I didn't want to I'm still here, in my opinion, purposely dwells on the details of a specific regime, of a specific historical moment, of well-defined characters, because it has the merit of dealing with a modus operandi characteristic of any authoritarian regime. The silence about certain details of her story is the transcendence of Eunice Paiva's story to the possibility of the same story being repeated to any Eunice, in any dictatorship. The brutality of Rubens Paiva's disappearance, in the silence about the details of his character, is the message that anyone can be a Rubens Paiva in a regime of violence.

In dark times like today, in a scenario of rising authoritarian ideologies, of extremes, of politicians who relativize the achievements of democracy, the importance of the film I'm still here and its visibility is not confined to a specific story. It tells the life of Eunice Paiva, but in it it tells the reality of what authoritarian regimes are, in any of their guises. In a scenario in which the marriage (of convenience) between democracy and capitalism seems to be being questioned, in which neoliberal flags seem willing to abandon the very liberal premises built over centuries and centuries of struggle, the film transcends the names of its characters to be a reminder of what can happen to anyone when certain limits are crossed, when the Schmittian logic of friend-enemy becomes state policy, when democracy (however flawed it may be) is relativized, and freedom gives way to intransigence.

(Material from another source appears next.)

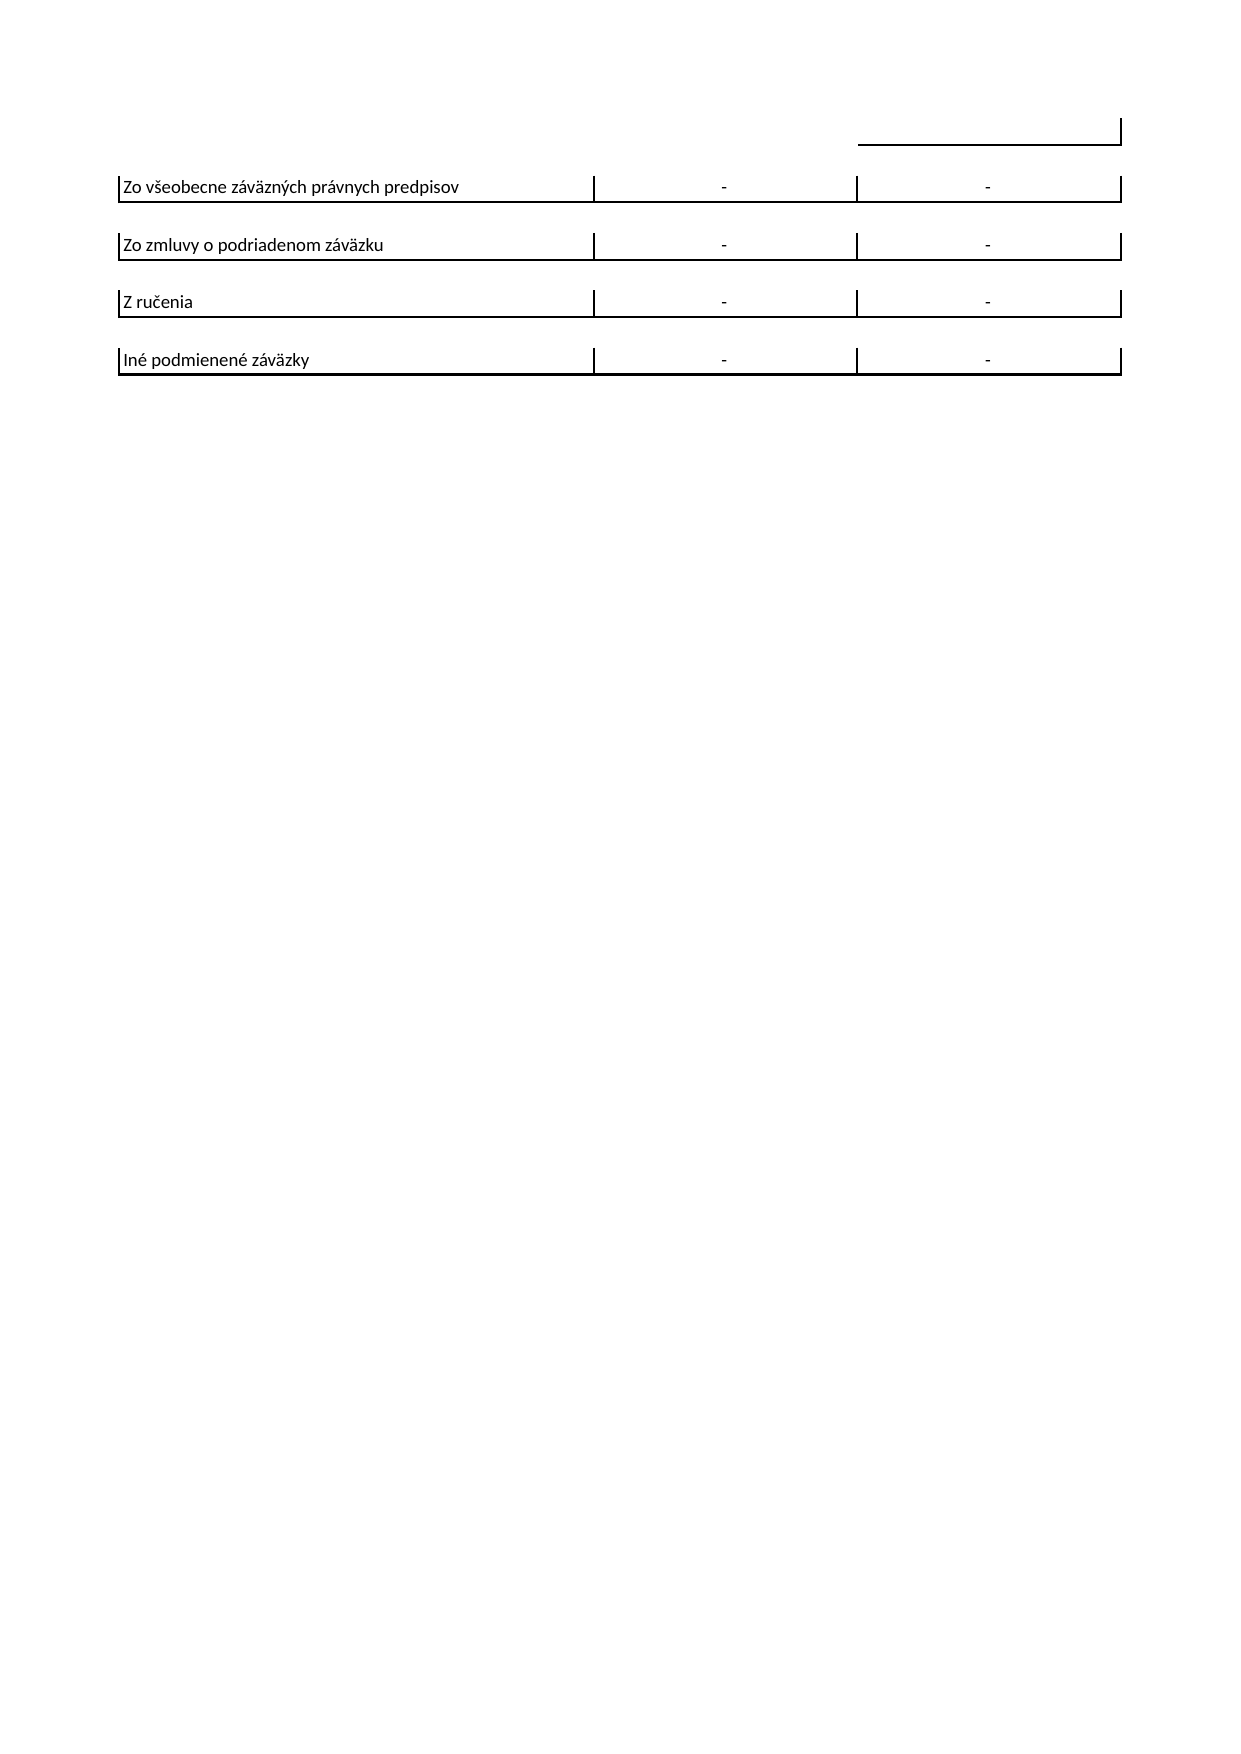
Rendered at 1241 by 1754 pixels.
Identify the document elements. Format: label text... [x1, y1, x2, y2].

As long as we can disagree, discuss, listen and be heard, and coexist in a democratic setting, certain guarantees, certain securities, and certain limits remain well protected. However, when the lines of democracy are frayed, when power is aroused by violence, when war (whether by force or psychological) becomes state policy, the disastrous and inexorable results will be cellars, disappearances, fatherless children, tortured wives and mothers, silence and fear.

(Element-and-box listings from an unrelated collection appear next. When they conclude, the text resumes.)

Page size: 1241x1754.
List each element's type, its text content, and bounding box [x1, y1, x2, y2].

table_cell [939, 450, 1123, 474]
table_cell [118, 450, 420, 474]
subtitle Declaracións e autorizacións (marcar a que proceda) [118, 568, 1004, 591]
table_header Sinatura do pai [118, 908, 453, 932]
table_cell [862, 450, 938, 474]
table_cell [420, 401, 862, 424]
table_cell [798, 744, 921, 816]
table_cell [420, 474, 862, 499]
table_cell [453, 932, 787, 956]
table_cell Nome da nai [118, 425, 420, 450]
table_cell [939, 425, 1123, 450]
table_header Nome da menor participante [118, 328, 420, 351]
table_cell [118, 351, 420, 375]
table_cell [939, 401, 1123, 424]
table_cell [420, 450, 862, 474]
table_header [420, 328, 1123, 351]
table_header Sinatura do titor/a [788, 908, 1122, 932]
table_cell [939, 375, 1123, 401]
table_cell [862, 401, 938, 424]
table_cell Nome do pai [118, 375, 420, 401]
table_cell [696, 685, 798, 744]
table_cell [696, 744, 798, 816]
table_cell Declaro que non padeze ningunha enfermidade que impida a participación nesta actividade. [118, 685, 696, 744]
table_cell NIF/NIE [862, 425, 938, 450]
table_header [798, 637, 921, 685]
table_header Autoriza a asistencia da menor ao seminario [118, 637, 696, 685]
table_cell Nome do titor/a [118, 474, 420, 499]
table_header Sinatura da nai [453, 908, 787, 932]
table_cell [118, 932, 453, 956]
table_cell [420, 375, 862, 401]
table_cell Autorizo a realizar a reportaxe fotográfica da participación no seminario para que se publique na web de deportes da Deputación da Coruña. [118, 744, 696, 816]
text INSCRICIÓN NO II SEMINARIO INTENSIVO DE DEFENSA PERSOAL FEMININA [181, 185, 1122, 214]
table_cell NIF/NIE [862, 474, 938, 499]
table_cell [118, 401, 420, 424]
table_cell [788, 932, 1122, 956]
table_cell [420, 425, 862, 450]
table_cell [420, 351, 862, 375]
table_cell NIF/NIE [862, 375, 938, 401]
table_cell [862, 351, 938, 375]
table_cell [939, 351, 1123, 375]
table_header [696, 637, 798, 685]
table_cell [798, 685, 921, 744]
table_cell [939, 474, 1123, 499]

This is the greatest merit of I'm still here, teach the younger ones, remind the older ones, prove the veracity of their history, and at the same time expand on what is silent about this history, what happens in authoritarian regimes. The film is essential today because it highlights, in all its violence and tragedy, the need to protect and fight for the defense of democratic guidelines, because if we are still here, they (those who hate democracy) are too.

*Ana Luiza Saramago Stern Professor at the Department of Law at PUC-Rio.

Reference

I'm still here

Brazil, 2024, 135 minutes.

Directed by: Walter Salles.

Screenplay: Murilo Hauser and Heitor Lorega.

Cinematography: Adrian Teijido.

Editing: Affonso Gonçalves.

Art Direction: Carlos Conti

Music: Warren Ellis

Cast: Fernanda Torres; Fernanda Montenegro; Selton Mello; Valentina Herszage, Luiza Kosovski, Barbara Luz, Guilherme Silveira and Cora Ramalho, Olivia Torres, Antonio Saboia, Marjorie Estiano, Maria Manoella and Gabriela Carneiro da Cunha.